Israelenses e palestinos não podem se transformar num único povo vivendo num único país. E não adianta tentar enfia-los numa cama dupla após um século de violência e ódio. Ninguém teria sonhado, logo após a Segunda Guerra Mundial, em tentar transformar Alemanha e Polônia num único país. Os judeus israelenses e os árabes palestinos não podem, neste estágio, virar uma família feliz porque eles não são um, são estão felizes, e não são uma família. Eles são duas famílias infelizes, e por isto é vital dividir a casa em dois apartamentos menores – assim como fizeram os tchecos e os eslovacos sem derramar uma gota de sangue.

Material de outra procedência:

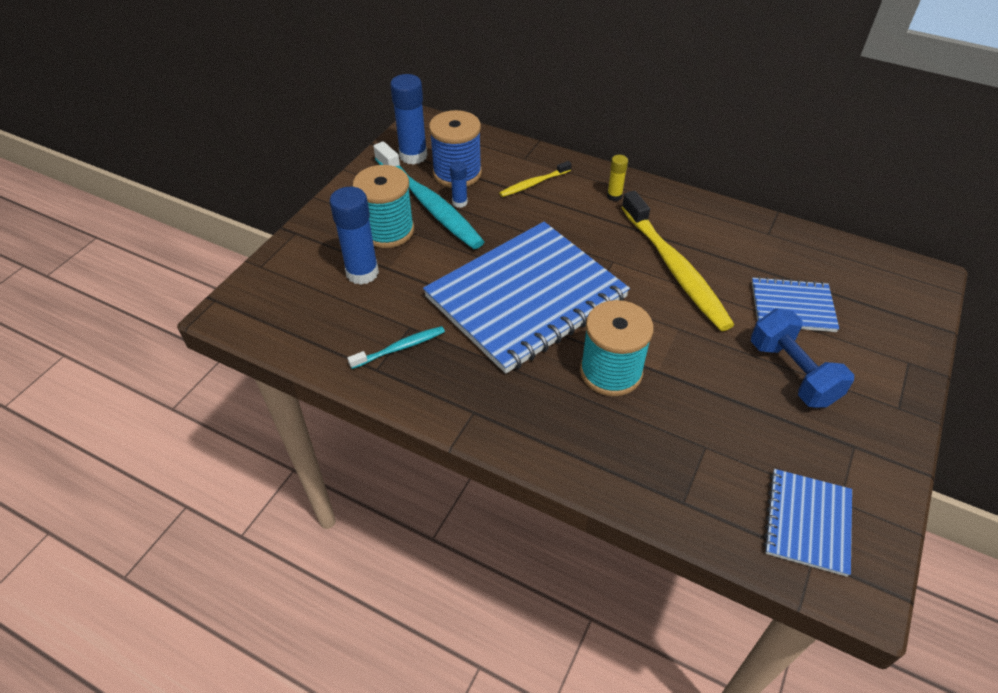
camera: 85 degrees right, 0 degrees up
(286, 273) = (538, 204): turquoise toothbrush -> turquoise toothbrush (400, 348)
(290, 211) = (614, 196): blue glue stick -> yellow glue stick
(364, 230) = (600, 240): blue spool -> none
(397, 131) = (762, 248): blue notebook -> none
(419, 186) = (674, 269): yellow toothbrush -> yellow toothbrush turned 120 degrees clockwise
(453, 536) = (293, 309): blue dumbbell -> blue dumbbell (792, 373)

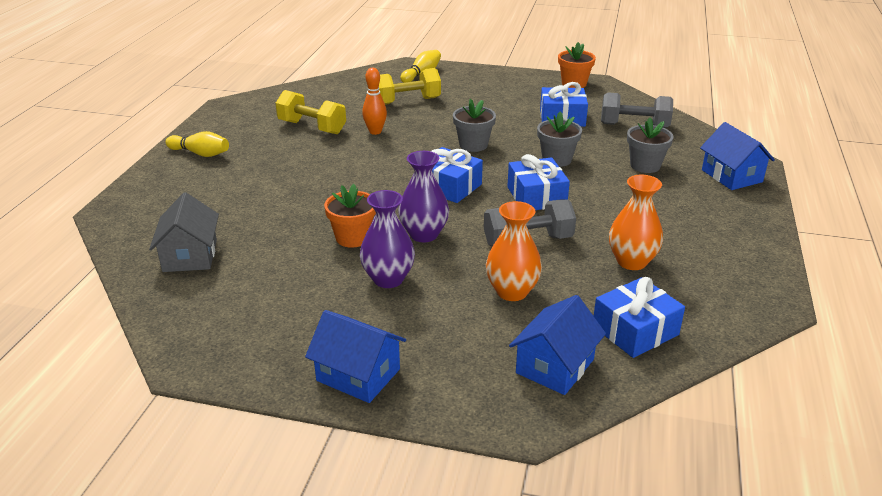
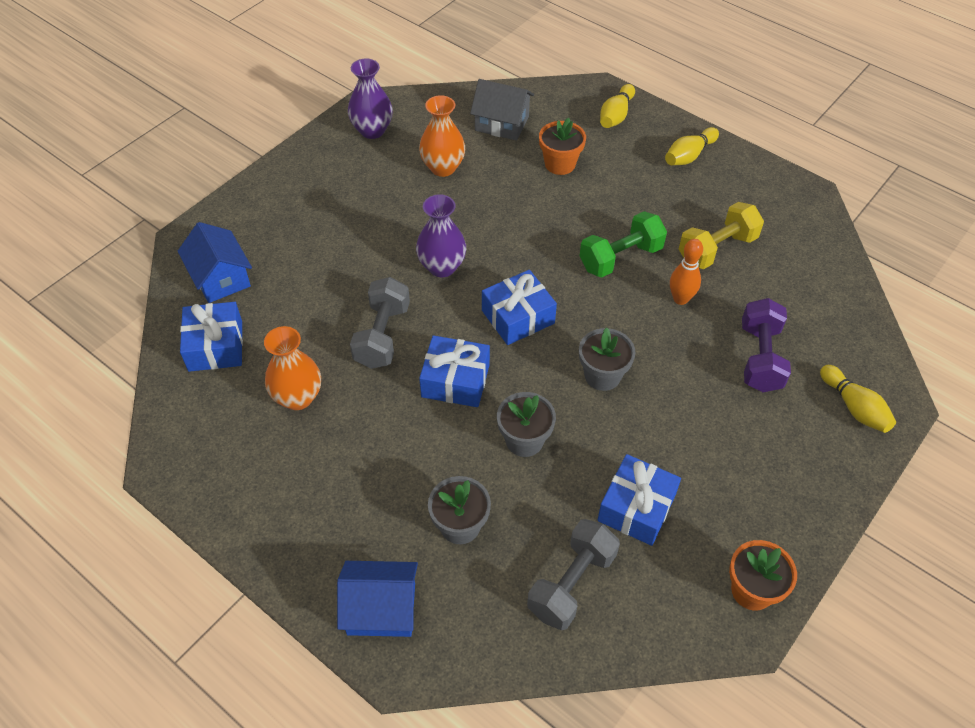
camera: 115 degrees right, 20 degrees up
(152, 196) = (616, 115): none -> yellow bowling pin
(349, 159) = (620, 258): none -> green dumbbell
(353, 238) = (467, 219): orange flower pot -> orange flower pot (560, 164)
(358, 375) = (295, 176): blue house -> none
(388, 279) = (391, 223): purple vase -> purple vase (372, 130)
(407, 101) = (760, 358): yellow dumbbell -> purple dumbbell
(512, 291) = (320, 291): orange vase -> orange vase (443, 168)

Estes são tempos de esperanças renovadas. Não é pequena a distância entre as posições israelenses e palestinas nas negociações de paz, mas certamente é muito menor do que jamais foi durante um século de conflito. É difícil ser profeta, especialmente em Jerusalém – a concorrência é acirrada – mas permitam-me concluir com uma pequena profecia. Um dia chegará em que haverá uma embaixada israelense na Palestina e uma embaixada palestina em Israel. Essas duas embaixadas estarão a uma distância que será coberta a pé, porque uma delas estará em Jerusalém Ocidental, a capital de Israel, e a outra ficará em Jerusalém Oriental, capital da Palestina. Extremistas dos dois lados continuarão a fazer de tudo para sabotar um compromisso histórico e a paz – mas a paz cegará, porque a maioria dos dois povos a quer e porque os extremistas são minorias nos dois lados.
E, quanto a paz chegar, um dos seus heróis será meu companheiro vencedor deste distinto prêmio, o meu amigo Professor Sari Nusseibeh. Sari combate há décadas por uma paz pragmática, uma paz de compromisso, um paz onde cada lado abre mão, pelo bem do futuro, de alguns de seus sonhos e alguns dos seus sentimentos de direitos históricos. O livro de Sari Nusseibeh, Once Upon a Country, engaja-se num amplo e fascinante diálogo com o meu A Tale of Love and Darkness (Um Conto de Amor e Escuridão). Sari e eu nascemos a apenas um quilômetro ou dois um do outro; ele no bairro de Sheikh Jarrah e eu em Kerem Avraham, uma caminhada de 20 minutos. Ainda assim, eram dois mundos, separados por muros de ódio, medo e violência, O excelente livro de Sari ajudou-me a entender melhor o outro lado da história, e a ver a similitude por trás da diferenças e o comum atrás da disparidade. É escrito com honestidade, tristeza, coragem e devoção à idéia de compromisso e paz.
Se vocês sentassem Sari Nusseibeh comigo numa ante-sala deste salão, poderíamos – em poucas horas – definir as linhas gerais de um acordo de paz entre Israel e Palestina. Nós dois acreditamos num compromisso histórico e em coexistência; e ambos acreditamos que não podemos permitir que a angústia do passado estrangule a promessa do futuro. É meu grande prazer e honra dividir o prêmio Siegfried Unseld com o meu amigo Sari Nusseibeh. Mas o verdadeiro grande prêmio que eu tenho a esperança de dividir com Sari um dia é a própria paz.
[ Discurso de Amos Oz ao receber o Prêmio ‘Siegfried Unseld’ em 28/09/10, junto com Sari Nusseibeh, em Berlim, ]
Este artigo, assim como “A magia dentro de nós”, discurso de Sari Nusseibeh na ocasiaão da premiação, foram publicados pela New York Review of Books e traduzidos por Moisés Storch para o PAZ AGORA|BR.